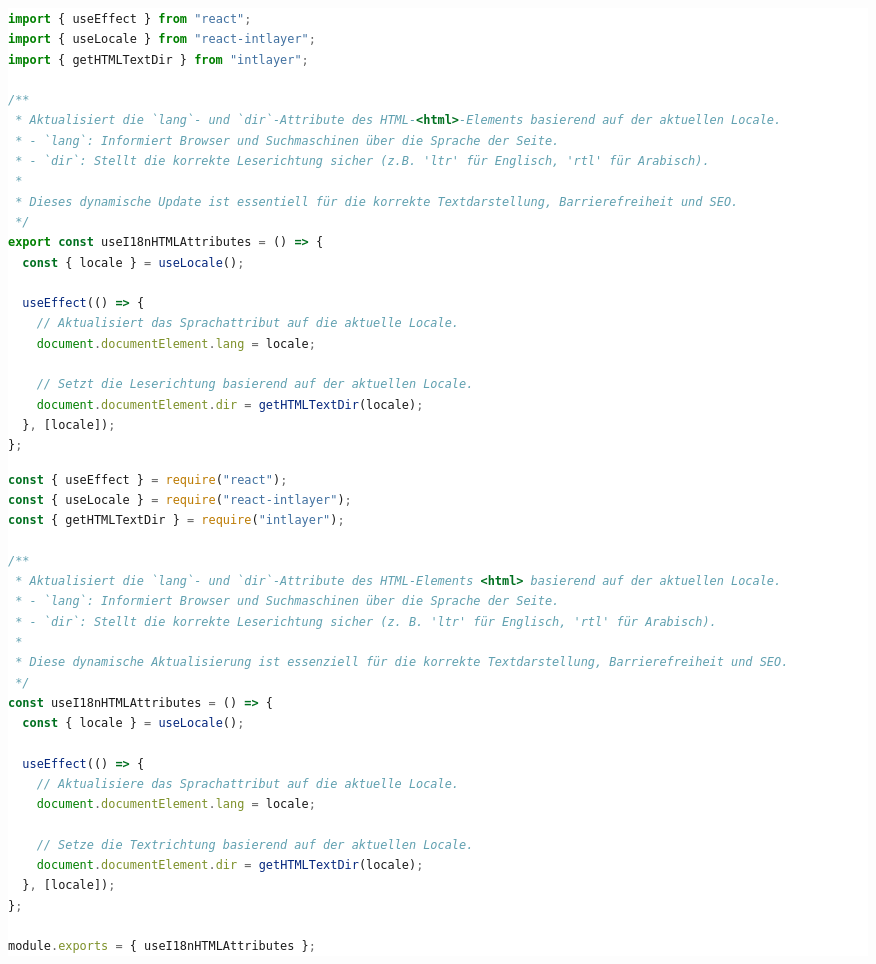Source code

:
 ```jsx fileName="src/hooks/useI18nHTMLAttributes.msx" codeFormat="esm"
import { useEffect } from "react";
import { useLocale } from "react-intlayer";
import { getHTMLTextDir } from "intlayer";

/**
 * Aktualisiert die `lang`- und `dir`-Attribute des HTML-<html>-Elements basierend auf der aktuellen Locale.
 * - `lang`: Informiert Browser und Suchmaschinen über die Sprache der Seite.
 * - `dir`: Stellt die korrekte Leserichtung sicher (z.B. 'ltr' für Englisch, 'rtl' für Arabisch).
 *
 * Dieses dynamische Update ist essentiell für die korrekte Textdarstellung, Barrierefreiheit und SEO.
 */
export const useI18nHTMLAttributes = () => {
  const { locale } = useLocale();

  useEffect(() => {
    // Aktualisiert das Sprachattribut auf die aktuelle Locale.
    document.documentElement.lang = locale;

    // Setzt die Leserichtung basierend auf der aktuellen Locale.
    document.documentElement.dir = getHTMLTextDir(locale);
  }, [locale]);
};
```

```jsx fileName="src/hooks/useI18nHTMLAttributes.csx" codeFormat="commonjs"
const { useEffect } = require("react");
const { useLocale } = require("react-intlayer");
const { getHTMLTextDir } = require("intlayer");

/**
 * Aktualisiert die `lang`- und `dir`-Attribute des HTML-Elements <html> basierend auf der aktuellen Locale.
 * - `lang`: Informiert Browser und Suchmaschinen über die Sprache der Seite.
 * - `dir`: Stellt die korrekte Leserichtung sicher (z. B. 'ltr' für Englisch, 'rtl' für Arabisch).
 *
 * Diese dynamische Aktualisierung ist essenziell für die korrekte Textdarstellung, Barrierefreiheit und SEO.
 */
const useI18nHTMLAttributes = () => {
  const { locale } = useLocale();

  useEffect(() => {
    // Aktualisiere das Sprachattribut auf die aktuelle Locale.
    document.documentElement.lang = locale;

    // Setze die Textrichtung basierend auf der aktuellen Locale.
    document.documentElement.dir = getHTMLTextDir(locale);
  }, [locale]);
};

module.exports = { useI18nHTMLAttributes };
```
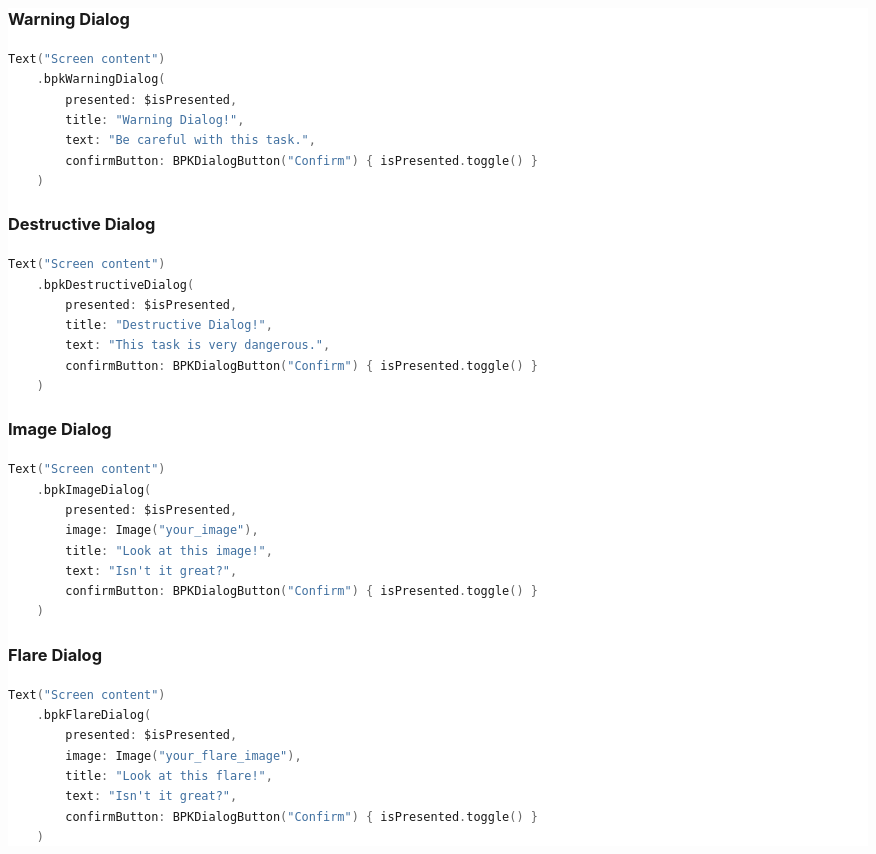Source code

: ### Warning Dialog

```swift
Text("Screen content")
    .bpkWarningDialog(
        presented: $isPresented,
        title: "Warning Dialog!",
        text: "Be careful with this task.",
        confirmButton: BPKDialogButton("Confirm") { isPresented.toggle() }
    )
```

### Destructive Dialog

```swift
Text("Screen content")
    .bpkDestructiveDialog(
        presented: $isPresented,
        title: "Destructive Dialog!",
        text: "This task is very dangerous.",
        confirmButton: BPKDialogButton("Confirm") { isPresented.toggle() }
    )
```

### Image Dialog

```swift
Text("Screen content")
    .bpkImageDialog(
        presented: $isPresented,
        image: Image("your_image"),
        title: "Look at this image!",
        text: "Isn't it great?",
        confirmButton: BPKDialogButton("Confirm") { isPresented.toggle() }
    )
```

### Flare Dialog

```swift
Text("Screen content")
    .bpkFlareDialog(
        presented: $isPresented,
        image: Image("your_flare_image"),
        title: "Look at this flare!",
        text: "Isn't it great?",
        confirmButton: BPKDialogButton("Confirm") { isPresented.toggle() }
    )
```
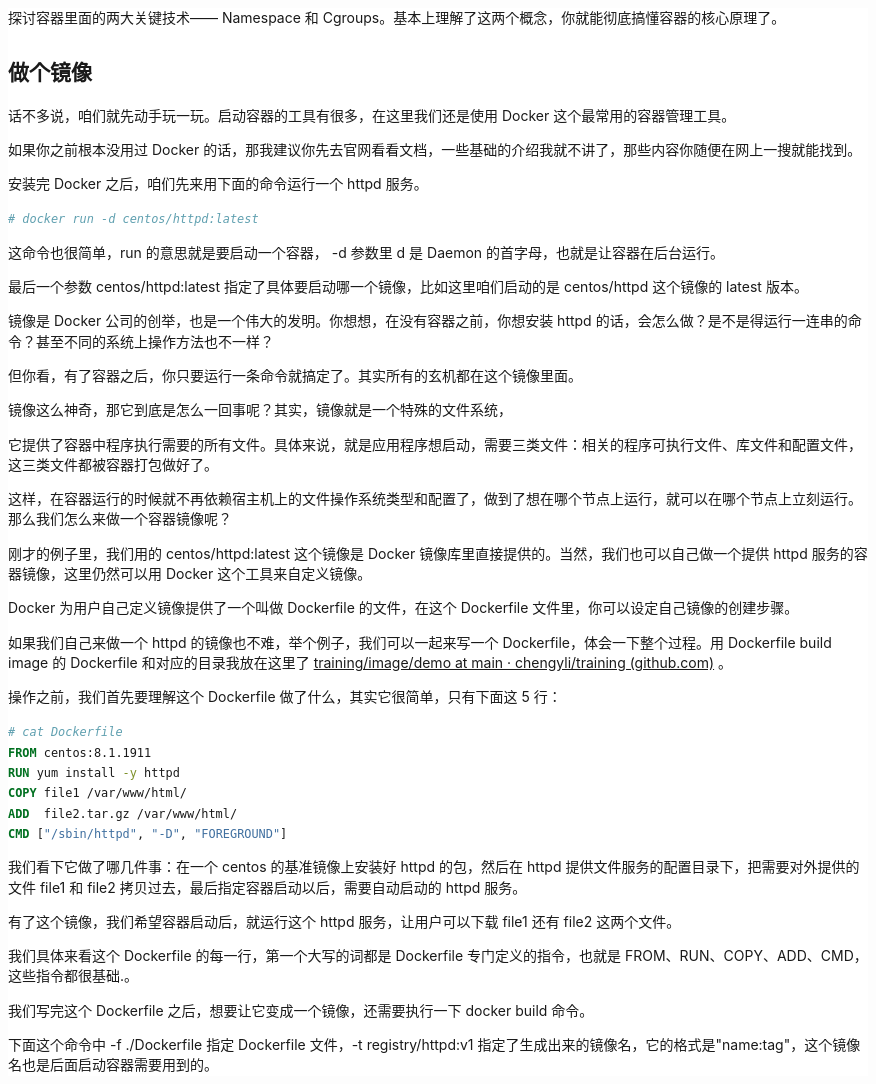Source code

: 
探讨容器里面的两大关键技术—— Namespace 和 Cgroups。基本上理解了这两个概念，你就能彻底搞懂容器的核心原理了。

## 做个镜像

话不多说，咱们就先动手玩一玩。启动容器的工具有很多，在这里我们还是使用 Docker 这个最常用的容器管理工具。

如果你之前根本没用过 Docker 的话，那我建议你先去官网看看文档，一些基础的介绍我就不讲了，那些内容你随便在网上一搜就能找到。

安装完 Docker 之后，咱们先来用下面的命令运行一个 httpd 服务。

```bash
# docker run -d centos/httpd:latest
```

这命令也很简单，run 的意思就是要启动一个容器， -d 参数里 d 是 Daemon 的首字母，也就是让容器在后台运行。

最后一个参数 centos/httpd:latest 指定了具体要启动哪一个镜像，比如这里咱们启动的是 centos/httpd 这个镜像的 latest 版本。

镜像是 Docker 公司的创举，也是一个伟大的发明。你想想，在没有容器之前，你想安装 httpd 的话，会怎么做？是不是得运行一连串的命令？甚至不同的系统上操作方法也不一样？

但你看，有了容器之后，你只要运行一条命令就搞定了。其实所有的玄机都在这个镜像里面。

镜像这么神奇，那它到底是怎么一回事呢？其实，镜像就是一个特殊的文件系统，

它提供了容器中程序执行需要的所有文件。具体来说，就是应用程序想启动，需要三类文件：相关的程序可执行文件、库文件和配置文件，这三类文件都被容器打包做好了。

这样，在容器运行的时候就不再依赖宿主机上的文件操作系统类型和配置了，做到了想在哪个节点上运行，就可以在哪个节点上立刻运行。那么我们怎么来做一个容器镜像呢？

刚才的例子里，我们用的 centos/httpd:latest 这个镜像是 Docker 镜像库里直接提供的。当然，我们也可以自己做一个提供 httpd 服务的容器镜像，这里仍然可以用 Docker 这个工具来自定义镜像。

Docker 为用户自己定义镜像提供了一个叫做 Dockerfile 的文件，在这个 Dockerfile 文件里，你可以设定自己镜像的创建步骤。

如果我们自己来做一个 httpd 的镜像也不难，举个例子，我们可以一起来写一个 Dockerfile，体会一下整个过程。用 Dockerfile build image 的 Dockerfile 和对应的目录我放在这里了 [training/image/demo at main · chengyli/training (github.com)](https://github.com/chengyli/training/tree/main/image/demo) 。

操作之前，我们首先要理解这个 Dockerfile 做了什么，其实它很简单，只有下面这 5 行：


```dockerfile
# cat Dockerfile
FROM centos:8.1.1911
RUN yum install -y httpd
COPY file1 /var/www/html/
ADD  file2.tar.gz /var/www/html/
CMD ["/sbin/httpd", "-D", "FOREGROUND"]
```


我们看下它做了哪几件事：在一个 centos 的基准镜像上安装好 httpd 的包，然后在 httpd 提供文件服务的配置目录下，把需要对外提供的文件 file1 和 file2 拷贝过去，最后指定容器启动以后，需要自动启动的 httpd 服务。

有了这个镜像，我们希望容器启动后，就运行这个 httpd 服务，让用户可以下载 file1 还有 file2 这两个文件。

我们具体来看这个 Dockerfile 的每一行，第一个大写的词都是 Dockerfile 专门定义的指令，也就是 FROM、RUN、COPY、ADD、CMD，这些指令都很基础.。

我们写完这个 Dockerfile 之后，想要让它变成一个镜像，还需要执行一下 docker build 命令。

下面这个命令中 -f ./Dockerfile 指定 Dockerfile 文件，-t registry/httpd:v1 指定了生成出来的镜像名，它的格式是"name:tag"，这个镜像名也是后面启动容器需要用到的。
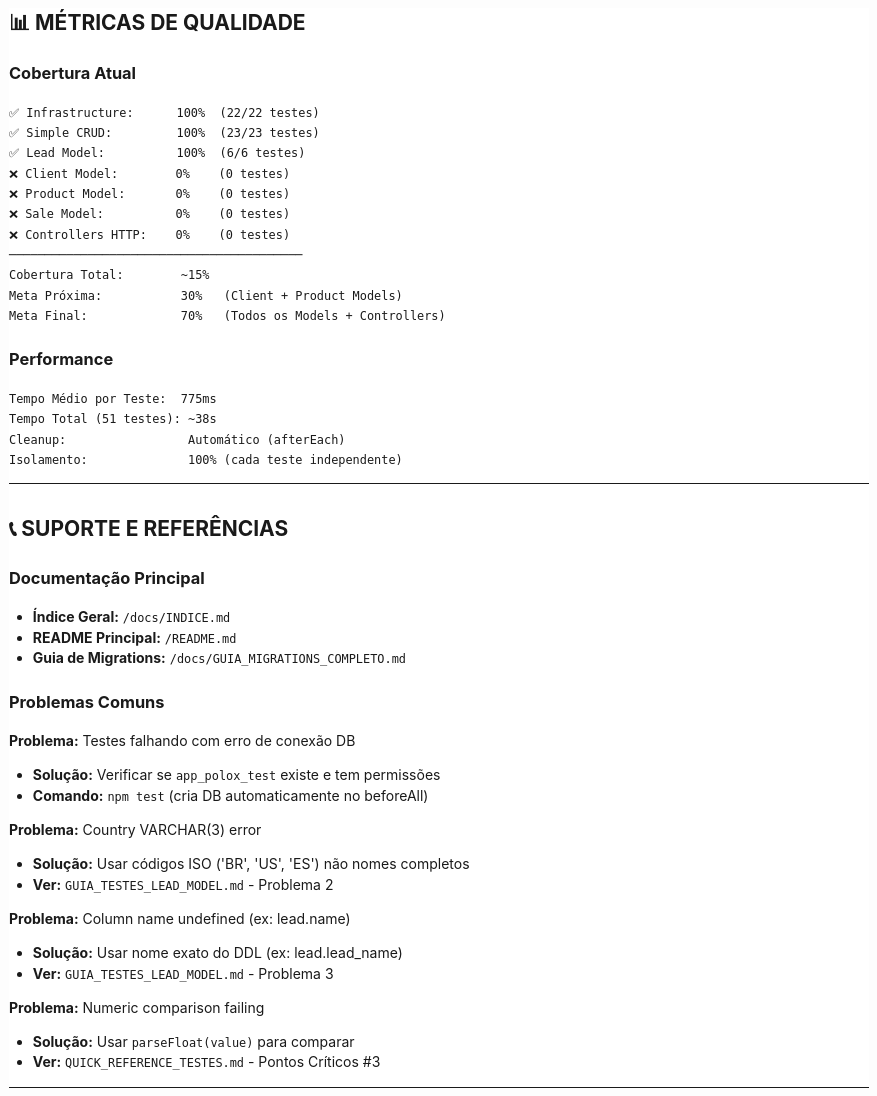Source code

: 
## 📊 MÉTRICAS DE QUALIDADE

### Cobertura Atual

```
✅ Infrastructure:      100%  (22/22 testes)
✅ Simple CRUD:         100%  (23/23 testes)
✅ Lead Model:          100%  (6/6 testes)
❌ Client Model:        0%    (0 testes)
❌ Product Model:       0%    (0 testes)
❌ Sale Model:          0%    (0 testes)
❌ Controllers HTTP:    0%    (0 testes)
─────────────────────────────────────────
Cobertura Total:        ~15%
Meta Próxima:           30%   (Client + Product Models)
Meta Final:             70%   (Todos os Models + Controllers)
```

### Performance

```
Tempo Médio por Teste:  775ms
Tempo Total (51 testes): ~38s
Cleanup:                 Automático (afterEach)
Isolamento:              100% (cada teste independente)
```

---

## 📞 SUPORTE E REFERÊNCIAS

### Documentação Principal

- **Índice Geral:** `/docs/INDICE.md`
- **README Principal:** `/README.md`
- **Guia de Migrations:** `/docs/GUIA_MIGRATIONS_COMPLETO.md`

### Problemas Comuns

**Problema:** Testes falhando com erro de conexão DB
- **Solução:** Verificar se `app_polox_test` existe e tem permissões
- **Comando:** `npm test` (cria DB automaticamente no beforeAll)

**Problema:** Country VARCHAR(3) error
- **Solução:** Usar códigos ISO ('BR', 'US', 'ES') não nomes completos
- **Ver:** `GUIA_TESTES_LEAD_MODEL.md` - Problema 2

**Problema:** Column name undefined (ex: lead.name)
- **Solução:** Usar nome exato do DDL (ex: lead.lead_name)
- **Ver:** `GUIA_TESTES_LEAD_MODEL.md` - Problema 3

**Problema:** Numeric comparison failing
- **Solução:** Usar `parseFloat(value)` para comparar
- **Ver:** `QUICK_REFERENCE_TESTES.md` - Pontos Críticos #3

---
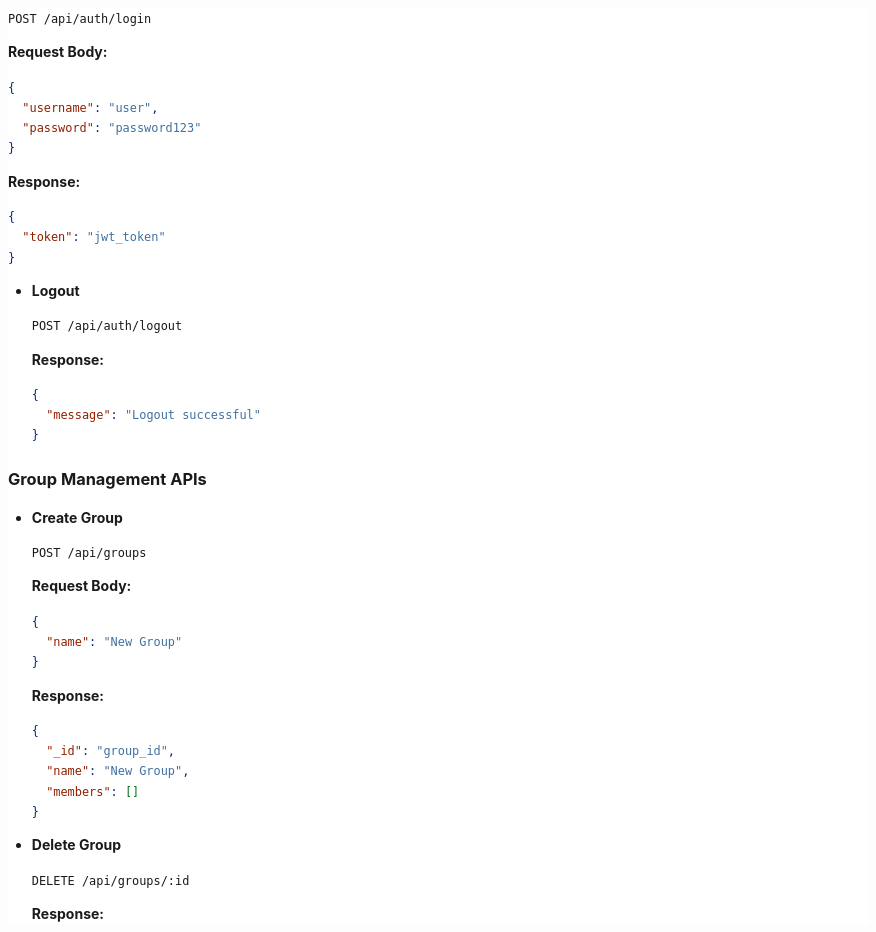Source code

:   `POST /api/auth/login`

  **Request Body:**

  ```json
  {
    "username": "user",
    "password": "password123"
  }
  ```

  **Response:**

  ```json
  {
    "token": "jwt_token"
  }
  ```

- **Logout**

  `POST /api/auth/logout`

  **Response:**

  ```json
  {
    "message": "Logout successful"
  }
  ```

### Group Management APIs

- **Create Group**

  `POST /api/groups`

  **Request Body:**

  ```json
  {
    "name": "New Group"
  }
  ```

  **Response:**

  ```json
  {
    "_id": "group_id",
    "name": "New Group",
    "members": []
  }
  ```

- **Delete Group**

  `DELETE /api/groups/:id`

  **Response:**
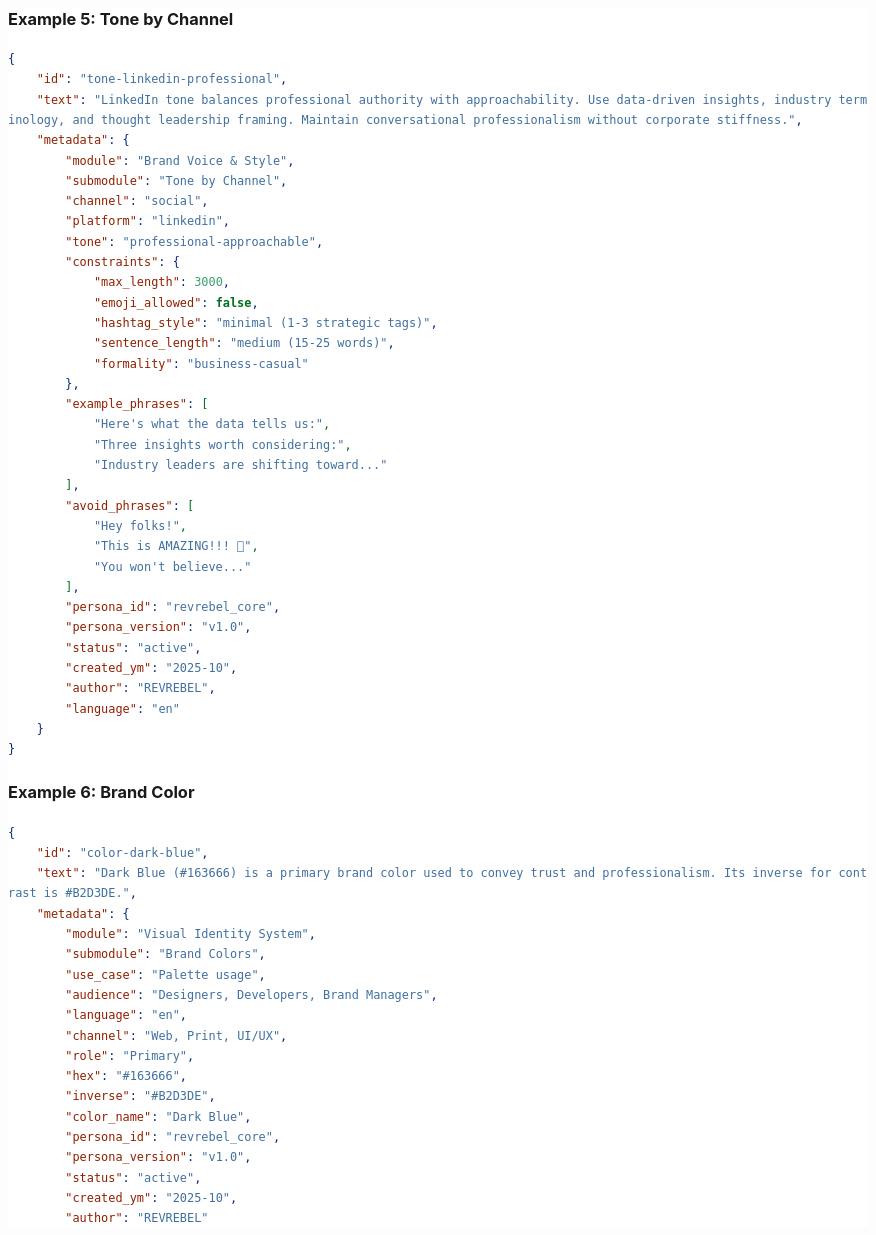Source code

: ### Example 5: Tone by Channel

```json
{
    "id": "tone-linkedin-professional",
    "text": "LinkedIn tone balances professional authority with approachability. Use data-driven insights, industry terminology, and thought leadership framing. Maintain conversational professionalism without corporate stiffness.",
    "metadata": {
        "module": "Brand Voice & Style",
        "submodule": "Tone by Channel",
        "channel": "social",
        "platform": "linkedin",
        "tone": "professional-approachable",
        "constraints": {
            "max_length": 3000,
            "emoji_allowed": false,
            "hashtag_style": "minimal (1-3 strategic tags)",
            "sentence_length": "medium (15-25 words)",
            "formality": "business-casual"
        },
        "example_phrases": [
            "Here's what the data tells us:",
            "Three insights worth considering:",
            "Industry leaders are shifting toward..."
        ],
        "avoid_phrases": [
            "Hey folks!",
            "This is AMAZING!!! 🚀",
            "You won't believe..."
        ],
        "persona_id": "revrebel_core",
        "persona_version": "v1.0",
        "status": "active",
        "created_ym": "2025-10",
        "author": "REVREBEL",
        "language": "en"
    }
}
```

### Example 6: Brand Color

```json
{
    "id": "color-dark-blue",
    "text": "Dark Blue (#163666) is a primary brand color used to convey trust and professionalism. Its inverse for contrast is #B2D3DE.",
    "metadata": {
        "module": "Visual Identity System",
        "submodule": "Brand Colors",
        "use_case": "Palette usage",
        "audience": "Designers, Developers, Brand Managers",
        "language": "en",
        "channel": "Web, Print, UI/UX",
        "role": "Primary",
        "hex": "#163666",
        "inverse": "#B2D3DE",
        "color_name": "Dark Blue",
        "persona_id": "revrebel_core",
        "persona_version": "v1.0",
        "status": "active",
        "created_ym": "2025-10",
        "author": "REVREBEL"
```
################
§ **Problem requirements**: Every line in the listing above that mentions "useEffect" should be returned.

§ **Your response**:
import { useEffect } from "react";
  useEffect(() => {
const { useEffect } = require("react");
  useEffect(() => {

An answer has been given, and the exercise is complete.